Hoje, Brasília, aos 64 anos, é uma jovem senhora, bela ainda, mas já apresenta algumas dores e fragilidades próprias da idade. Isso me faz lembrar uma carta que recebi, em 2007, do arquiteto Oscar Niemeyer, quando eu era governador. Ele me dizia: "O problema principal que enfrentamos em Brasília é lutar para que essa capital não continue tão dividida em duas: de um lado, os mais afortunados, e, do outro, 3 milhões de brasileiros abandonados".
Neimeyer lembrava, ainda, de um artigo que tinha escrito para o Correio Braziliense em que defendia a abertura de grandes avenidas e a construção de prédios com uma boa arquitetura para o desenvolvimento sociocultural de todas as regiões do DF. Foi daí que surgiu a ideia do Centro Administrativo que está pronto, mas ainda não ocupado, e, certamente, exercerá também essa função de inverter o fluxo de pessoas e valorizar o centro de Taguatinga, Ceilândia e Samambaia.
A nossa realidade atual é que Brasília tem 3,7 milhões de pessoas, é a terceira maior cidade brasileira. A salvação de Brasília está, hoje, nas cidades-dormitórios de seu entorno, onde vivem outros 2 milhões de pessoas que são dependentes do nosso transporte e dos nossos serviços públicos, principalmente os de saúde.
Brasília exige, agora, um olhar mais abrangente sobre seu espaço urbano e sobre o seu futuro. Primeiro, é preciso tirar do papel as novas linhas de metrô, para Gama, Santa Maria, Novo Gama, Valparaiso, Cidade Ocidental e Luziânia. Não na linha férrea existente, que tem um traçado curvo, bitola de um metro imprópria para transporte rápido eletrificado que leva nada a lugar nenhum.
Falo de um VLT pelo canteiro central da BR 040 que, realmente, resolva o transporte coletivo para a saída sul. Há que se construir também as linhas do Recanto das Emas e Riacho Fundo. Também, do Sol Nascente e, importante, a saída norte. São investimentos fundamentais que dariam condições de um crescimento mais organizado da capital.
Uma outra questão para preservar a área tombada tal como foi concebida é proibir as ocupações desordenadas de grileiros que comprometem o nosso planejamento urbano. Em paralelo, há que se ampliar o esforço de urbanização das áreas carentes e fazê-lo com planejamento, com largas avenidas, possibilidades de áreas lindeiras adequadas para o crescimento vertical. É o caso da Interbairros, um projeto do Jaime Lerner que deixei pronto e que ligaria Samambaia, Taguatinga Sul, Arniqueiras e Águas Claras até o Guará e o Plano Piloto, exatamente onde hoje tem a linha de Furnas. Para isso, a linha deve ser rebaixada e construída subterrânea.

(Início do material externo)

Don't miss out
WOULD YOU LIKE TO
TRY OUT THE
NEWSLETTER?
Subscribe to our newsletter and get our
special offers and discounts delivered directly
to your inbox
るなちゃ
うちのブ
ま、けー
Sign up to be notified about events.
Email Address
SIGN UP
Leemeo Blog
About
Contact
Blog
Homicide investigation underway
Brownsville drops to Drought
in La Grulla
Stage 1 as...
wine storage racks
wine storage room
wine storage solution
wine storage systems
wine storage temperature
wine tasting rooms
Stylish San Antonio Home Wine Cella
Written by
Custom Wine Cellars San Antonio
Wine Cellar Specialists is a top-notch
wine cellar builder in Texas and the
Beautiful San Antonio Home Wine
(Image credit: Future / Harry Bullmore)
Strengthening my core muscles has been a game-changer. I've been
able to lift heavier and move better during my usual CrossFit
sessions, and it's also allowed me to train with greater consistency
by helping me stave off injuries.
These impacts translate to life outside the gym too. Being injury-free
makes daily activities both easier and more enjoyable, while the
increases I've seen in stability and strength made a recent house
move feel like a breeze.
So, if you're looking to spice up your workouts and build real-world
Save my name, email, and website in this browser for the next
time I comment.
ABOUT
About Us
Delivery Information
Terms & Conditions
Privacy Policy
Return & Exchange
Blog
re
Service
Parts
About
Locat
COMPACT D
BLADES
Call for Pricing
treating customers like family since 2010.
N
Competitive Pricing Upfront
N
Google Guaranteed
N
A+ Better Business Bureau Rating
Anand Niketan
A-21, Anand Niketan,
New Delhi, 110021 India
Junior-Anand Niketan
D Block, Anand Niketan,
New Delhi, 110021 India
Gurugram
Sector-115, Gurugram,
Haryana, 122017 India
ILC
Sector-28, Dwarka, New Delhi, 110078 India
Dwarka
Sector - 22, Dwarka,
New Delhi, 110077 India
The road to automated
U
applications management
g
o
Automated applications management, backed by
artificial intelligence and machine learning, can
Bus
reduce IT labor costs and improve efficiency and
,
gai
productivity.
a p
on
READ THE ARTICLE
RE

Existem outros grandes desafios, como preparar a cidade para ser um polo de alta tecnologia, fomentar o turismo cívico, voltar com as escolas de educação integral e, como queria Niemeyer, dar mais qualidade de vida às áreas periféricas, para acabar com essa dicotomia entre a cidade nova e moderna e as áreas em que se repetem os erros das outras grandes cidades brasileiras.
Depois que JK construiu Brasília em apenas três anos, ou 1.119 dias, deveria ser proibido pensar pequeno. Nossa cidade foi o símbolo da reinvenção do Brasil. Certamente, outras pessoas que fazem parte da nossa história e trabalham por Brasília podem incorporar novas ideias para que possamos sonhar com o aniversário de 100 anos de Brasília, em 2060. Sempre sonhando com uma cidade organizada, toda cortada por linhas de metrô, rígida no uso e na ocupação do solo, com empregos inteligentes, cumprindo não apenas a sua missão de capital do país e de polo de interiorização de desenvolvimento, mas também de uma cidade exemplar na qualidade de vida de seus habitantes e nas políticas públicas urbanas.
Que Brasília seja exemplo para as outras cidades brasileiras. É pensando no nosso futuro e, de certa forma, provocando as gerações mais jovens, que registro aqui o meu parabéns, Brasília!